Culture

All Together Now

The world’s best comfort food dishes, collected in a single book

By James Oseland


Published on March 18, 2019

One thing readers always tell me is that they save issues of saveur and return to certain recipes again and again; it's probably the most gratifying thing an editor can hear. Over the years, the staff has pulled together collections of those go-to recipes in cookbooks themed for easy reference, the most recent being Saveur Cooks Authentic Italian (Chronicle Books, 2001). Gathering recipes from so many stories in a single volume always produces a result greater than the sum of its parts.

When the editors sat down to talk about what our next cookbook might look like, we knew we wanted to do something different this time. We free-associated, calling out memorable dishes from recent issues. There was the tagliatelle ragu from Nancy Harmon Jenkins' story about Bologna, Italy (April 2008). The savory Beijing-style noodle stir-fry from our May 2010 issue was at the top of everyone's list, as were the feta-stuffed hot peppers--oh, those peppers!--that graced the cover of our Greece issue (August/September 2010). The Hungarian chicken paprikash in our January/February 2010 issue, a beloved family recipe shared by reader Isabelle Zgonc, is a staff-lunch favorite at our office; we knew intuitively that any book we might create would be incomplete without it.

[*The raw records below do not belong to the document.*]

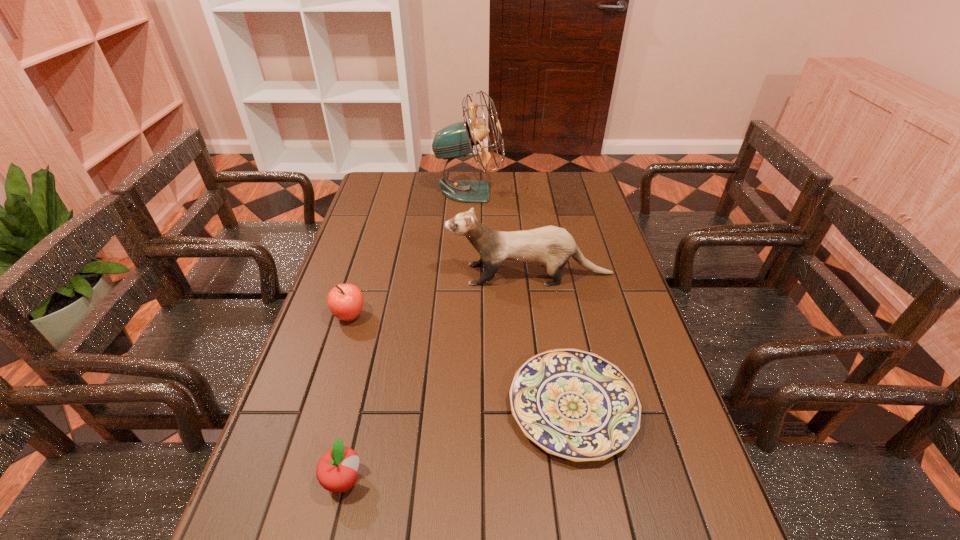
This screenshot has width=960, height=540. Identify the location of vacant space located 0.070m on the face of the fourth nearest object. (423, 274).

Where is `vacant space located 0.270m on the face of the fourth nearest object`? vacant space located 0.270m on the face of the fourth nearest object is located at coordinates (357, 274).

In order to click on vacant space located on the face of the fourth nearest object in this screenshot , I will do `click(361, 274)`.

You are a GUI agent. You are given a task and a screenshot of the screen. Output one action in this format:
    pyautogui.click(x=<x>, y=<y>)
    Task: Click on the free spot located 0.140m on the back of the left apple
    
    Given the screenshot: What is the action you would take?
    pyautogui.click(x=363, y=272)

Find the location of `vacant area located 0.230m on the right of the second object from left to right`. vacant area located 0.230m on the right of the second object from left to right is located at coordinates (481, 481).

Find the location of a particular element. This screenshot has height=540, width=960. free space located on the back of the shortest object is located at coordinates pyautogui.click(x=557, y=318).

Identify the location of object that is at the far edge. The width and height of the screenshot is (960, 540). (456, 140).

Where is `ferret present at the right edge`? This screenshot has height=540, width=960. ferret present at the right edge is located at coordinates (551, 246).

Where is `plate that is at the right edge`? plate that is at the right edge is located at coordinates 573,404.

Find the location of a particular element. The height and width of the screenshot is (540, 960). blank area at the far edge is located at coordinates [x=499, y=181].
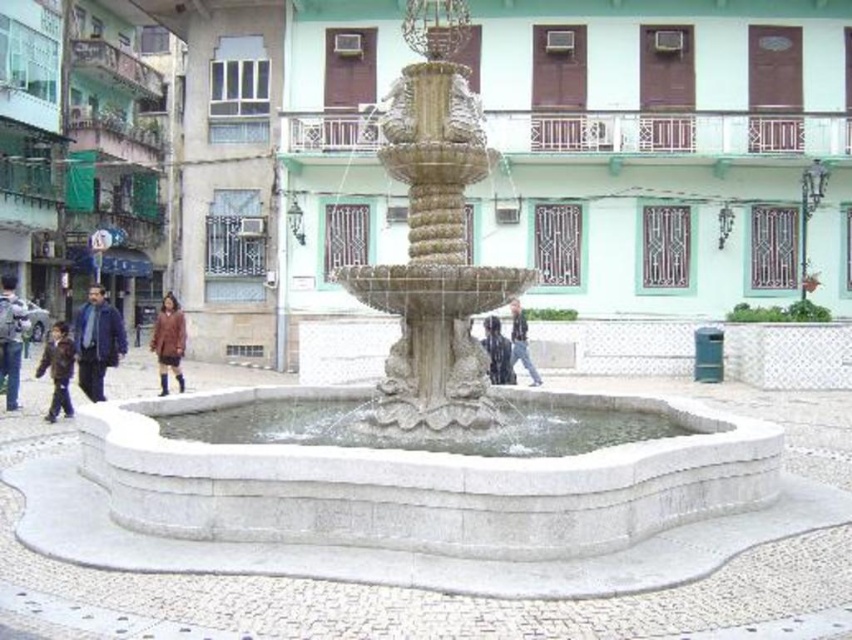
From the picture: Can you confirm if dark blue jeans at center is smaller than dark brown leather jacket at center?

Yes.

Between dark blue jeans at center and dark brown leather jacket at center, which one appears on the right side from the viewer's perspective?

From the viewer's perspective, dark brown leather jacket at center appears more on the right side.

What do you see at coordinates (498, 352) in the screenshot? I see `dark blue jeans at center` at bounding box center [498, 352].

At what (x,y) coordinates should I click in order to perform the action: click on dark blue jeans at center. Please return your answer as a coordinate pair (x, y). This screenshot has width=852, height=640. Looking at the image, I should click on (498, 352).

Is dark blue jacket at left positioned at the back of brown leather jacket at lower left?

Yes.

Which is behind, point (117, 355) or point (53, 392)?

The point (117, 355) is more distant.

Does point (79, 321) come in front of point (50, 403)?

Yes.

Locate an element on the screen. The width and height of the screenshot is (852, 640). dark blue jacket at left is located at coordinates tap(96, 340).

You are a GUI agent. You are given a task and a screenshot of the screen. Output one action in this format:
    pyautogui.click(x=<x>, y=<y>)
    Task: Click on the brown leather coat at lower left
    The width and height of the screenshot is (852, 640).
    Given the screenshot: What is the action you would take?
    pyautogui.click(x=168, y=340)

Is brown leather coat at lower left positioned behind dark blue jeans at center?

Yes, it is behind dark blue jeans at center.

Image resolution: width=852 pixels, height=640 pixels. Describe the element at coordinates (168, 340) in the screenshot. I see `brown leather coat at lower left` at that location.

Find the location of a particular element. The height and width of the screenshot is (640, 852). brown leather coat at lower left is located at coordinates (168, 340).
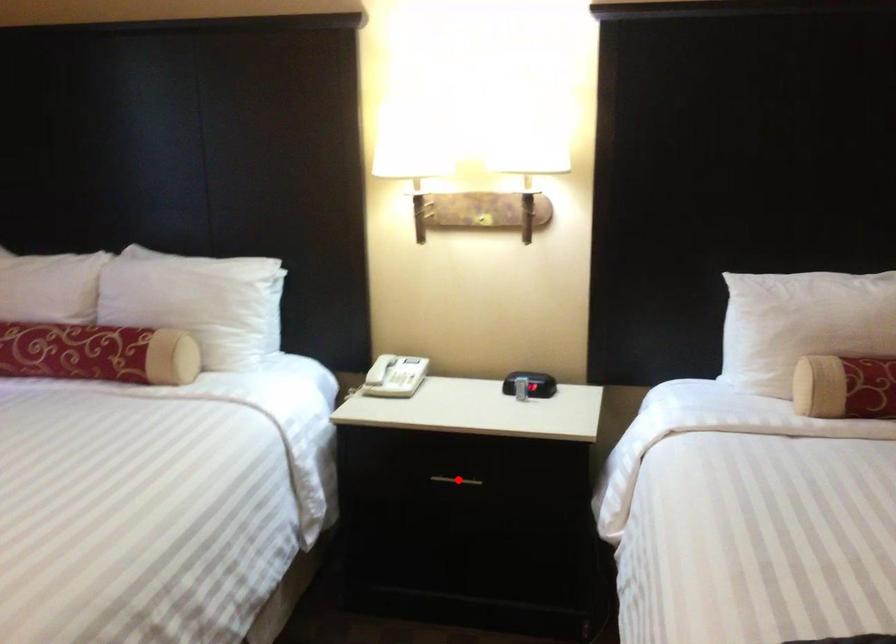
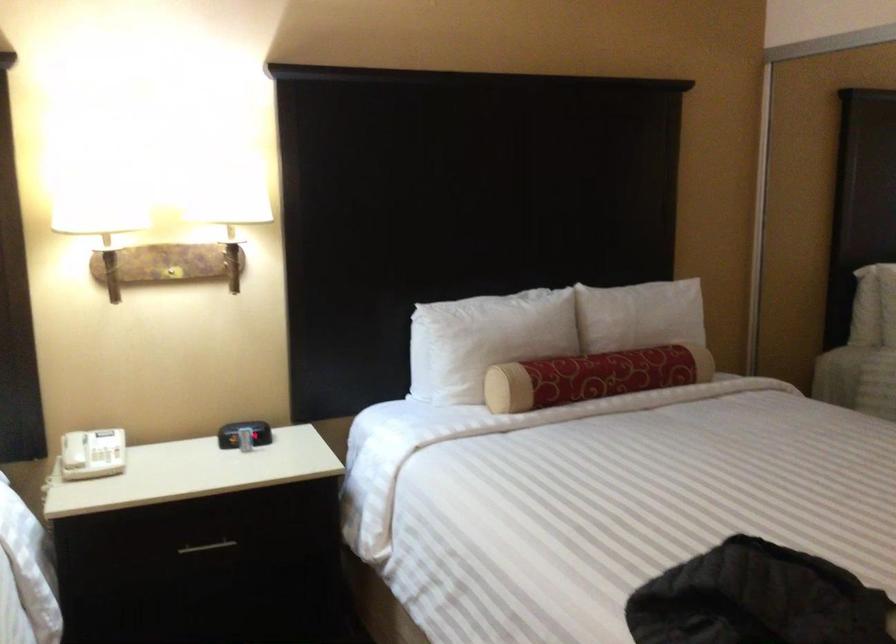
Find the pixel in the second image that matches the highlighted location in the first image.

(207, 547)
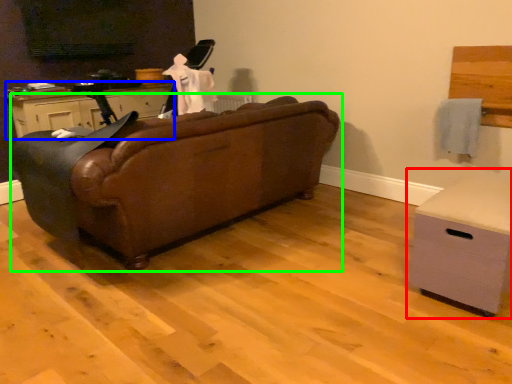
Question: Estimate the real-world distances between objects in this image. Which object is farther from chest of drawers (highlighted by a red box), cabinetry (highlighted by a blue box) or studio couch (highlighted by a green box)?

Choices:
 (A) cabinetry
 (B) studio couch

Answer: (A)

What do these recipes—from all corners of the globe—have in common? We realized that each, in its own way, is designed not only to nourish but to satisfy, console, even indulge. This is comfort food, and we've found it all over the world: in New York delis, Bangkok street stalls, and, above all, in home kitchens, where cooks have welcomed us and shown us how they feed their families.

After two years of work, I'm proud to present The New Comfort Food: Home Cooking from Around the World (Chronicle Books), available now in bookstores. What makes this compendium of over 100 recipes so special is that it goes beyond American comfort food classics—though plenty of those are included—and shares the vibrant range of foods that make people everywhere happy. Like the recipes in this issue—the red chile enchiladas that author Javier Cabral learned to make from his aunt in Zacatecas, Mexico ("Mexico Feeds Me,"); the beautiful fried chicken at Martha Lou's Kitchen in Charleston, South Carolina ("Specialty of the House,")--the book represents some of the very best cooking on the planet.